* _本文_
########################################
バッティストーニと共演!熊川哲也版『カルミナ・ブラーナ』9月世界初演

 Bunkamura30周年記念 フランチャイズ特別企画として9月4日、5日、K-BALLET COMPANY/東京フィルハーモニー交響楽団 熊川版 新作『カルミナ・ブラーナ』がBunkamura オーチャードホールにて世界初演される。同ホールの芸術監督を務める熊川哲也が記者懇談会に出席し、作品にかける想いを語った。
(2019.3/14 Bunkamuraオーチャードホール Photo:J.Otsuka/Tokyo MDE)

 『カルミナ・ブラーナ』は、19世紀初めのドイツ南部、ベネディクト修道会の修道院で発見された古い詩歌集。作曲家カール・オルフ(1895〜1982)がこれに基づき作曲したカンタータ《カルミナ・ブラーナ》は、「春」「酒」「愛」をテーマに全25曲の舞踊と合唱から成る3部構成の大作(1936年作曲、37年フランクフルトで初演)だ。副題「楽器群と魔術的な場面を伴って歌われる、独唱と合唱の為の世俗的歌曲」が示す通り、オルフはこの作品を舞踊を伴う舞台作品としての上演を前提に作曲している。熊川は、「全25曲すべてが素晴らしく、想像力をかきたてる。これを無視する芸術家はいないのではないか」と語る。
########################################
* _与えられた情報_
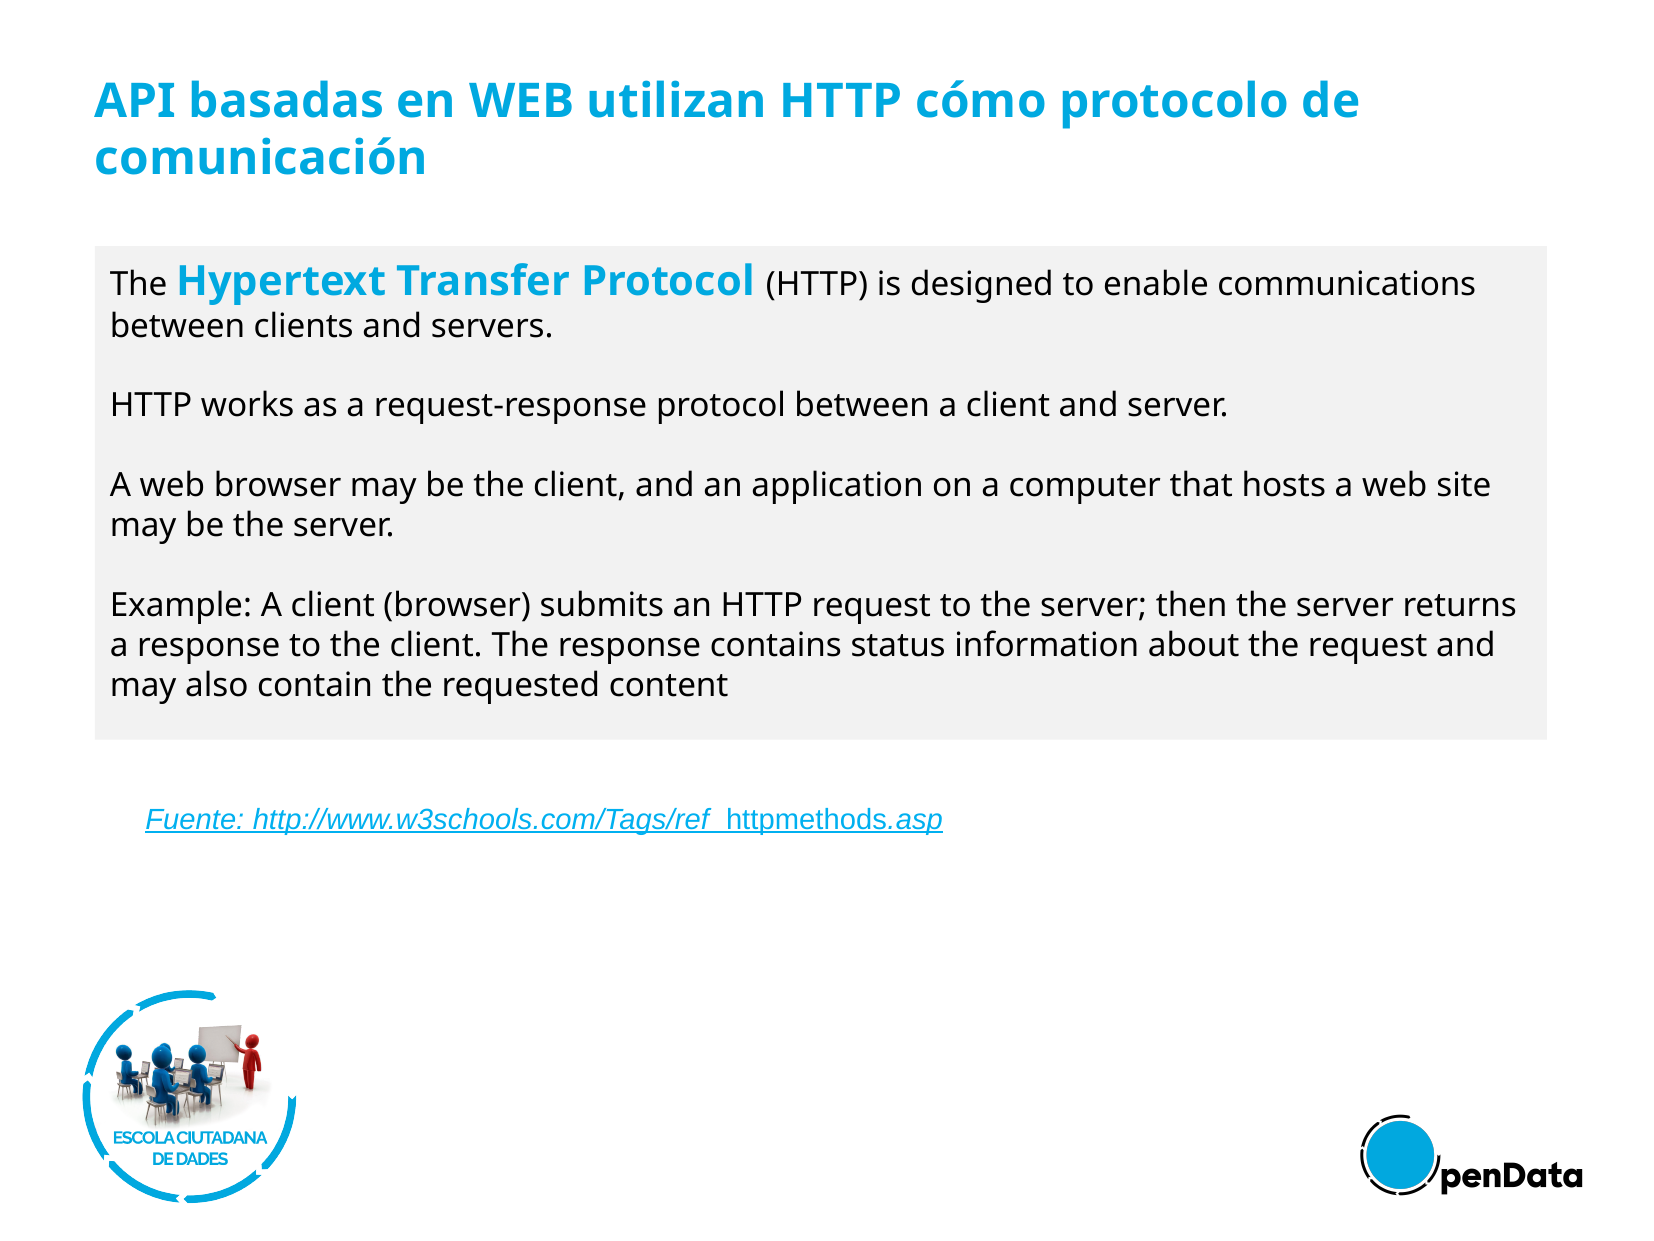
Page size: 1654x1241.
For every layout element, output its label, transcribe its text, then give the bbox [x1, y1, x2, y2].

picture [1354, 1108, 1600, 1206]
picture [45, 953, 333, 1241]
text_box The Hypertext Transfer Protocol (HTTP) is designed to enable communications between clients and servers. HTTP works as a request-response protocol between a client and server. A web browser may be the client, and an application on a computer that hosts a web site may be the server. Example: A client (browser) submits an HTTP request to the server; then the server returns a response to the client. The response contains status information about the request and may also contain the requested content [94, 246, 1547, 740]
text_box Fuente: http://www.w3schools.com/Tags/ref_httpmethods.asp [130, 792, 1103, 890]
text_box API basadas en WEB utilizan HTTP cómo protocolo de comunicación [94, 99, 1577, 151]
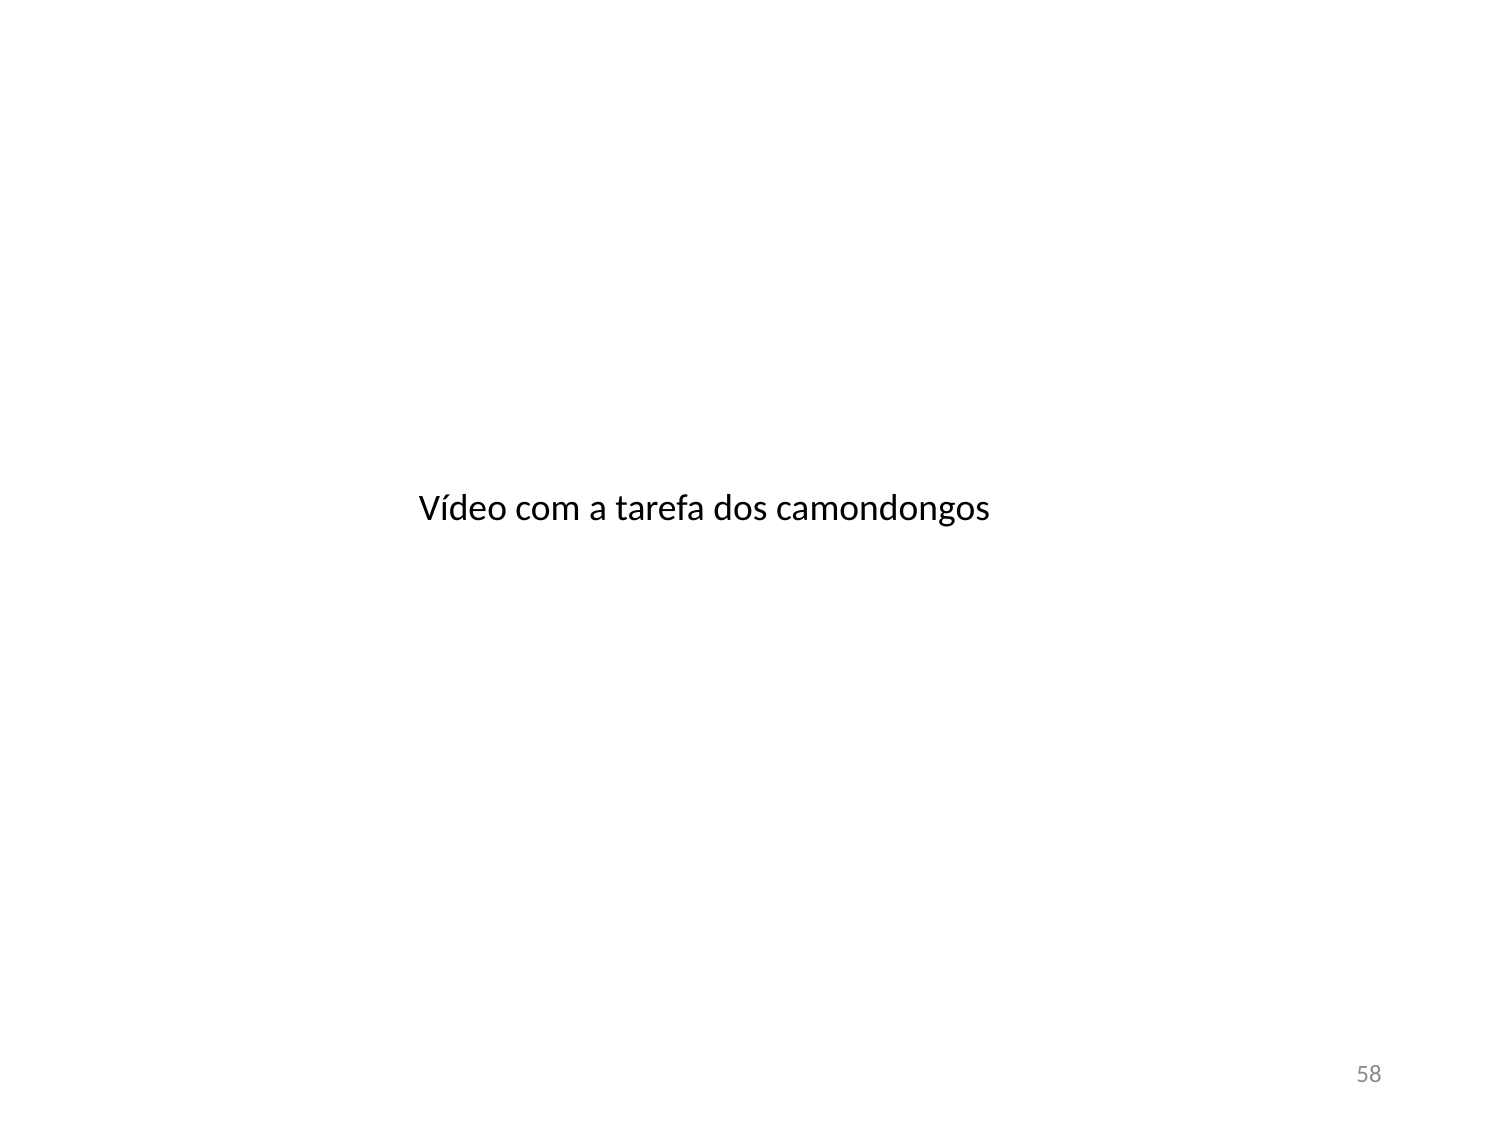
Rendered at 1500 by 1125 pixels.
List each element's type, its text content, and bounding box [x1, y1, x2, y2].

title Vídeo com a tarefa dos camondongos [418, 402, 1093, 621]
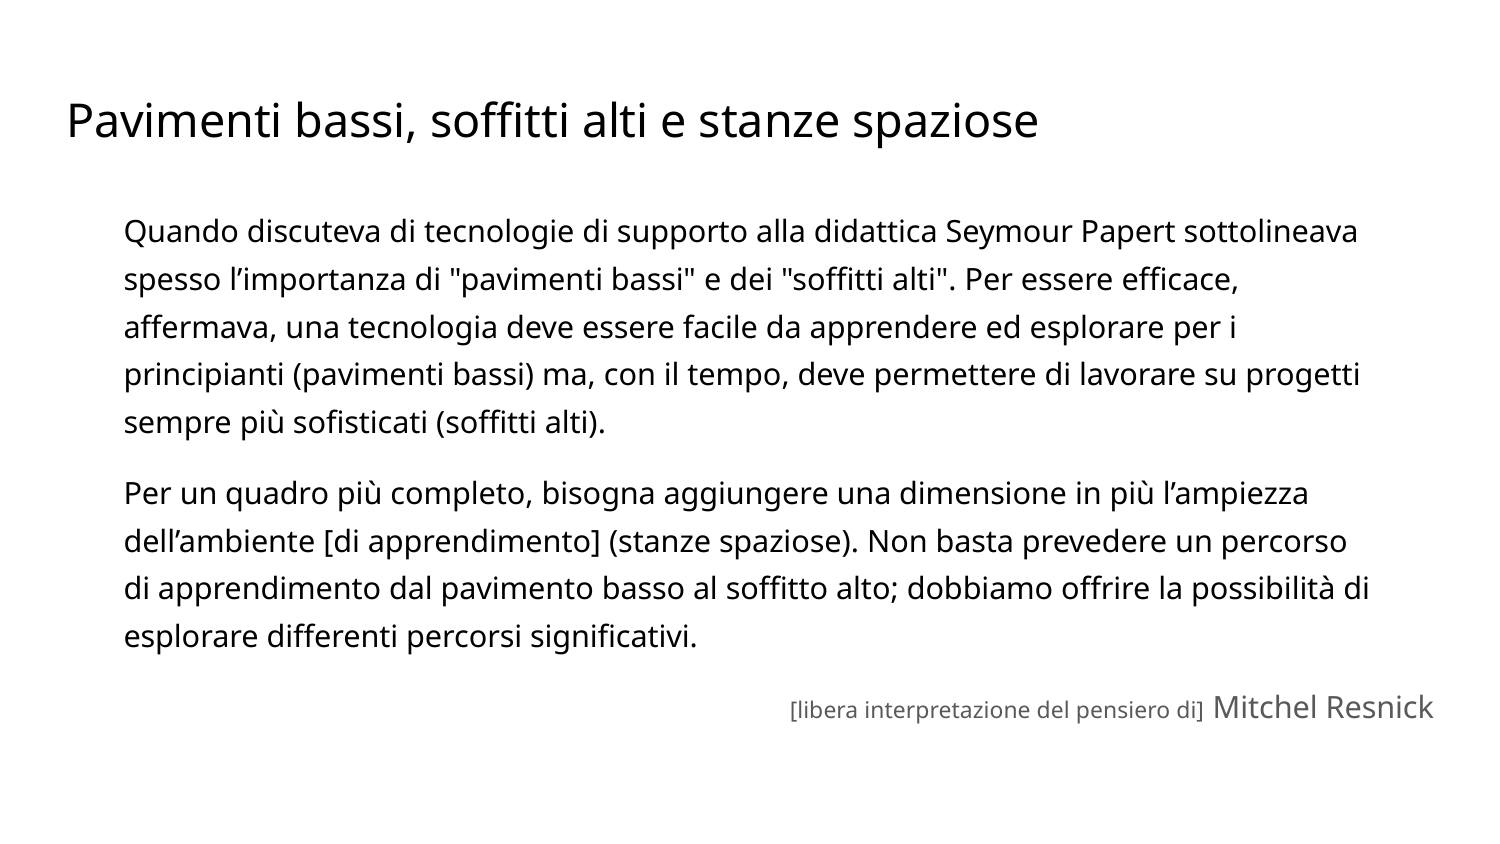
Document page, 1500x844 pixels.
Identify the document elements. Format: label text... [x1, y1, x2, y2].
########################################
* _課題_
1. 本文によると、熊川版の新作『カルミナ・ブラーナ』が世界初演される会場はどこですか。
2. 本文の「バッティストーニと共演!熊川哲也版『カルミナ・ブラーナ』9月世界初演」から「Bunkamuraオーチャードホール Photo:J.Otsuka/Tokyo MDE)」までを一字も変えずに書き出してください。

* _課題の結果_
1. Bunkamura オーチャードホールです。

2.
バッティストーニと共演!熊川哲也版『カルミナ・ブラーナ』9月世界初演

 Bunkamura30周年記念 フランチャイズ特別企画として9月4日、5日、K-BALLET COMPANY/東京フィルハーモニー交響楽団 熊川版 新作『カルミナ・ブラーナ』がBunkamura オーチャードホールにて世界初演される。同ホールの芸術監督を務める熊川哲也が記者懇談会に出席し、作品にかける想いを語った。
(2019.3/14 Bunkamuraオーチャードホール Photo:J.Otsuka/Tokyo MDE)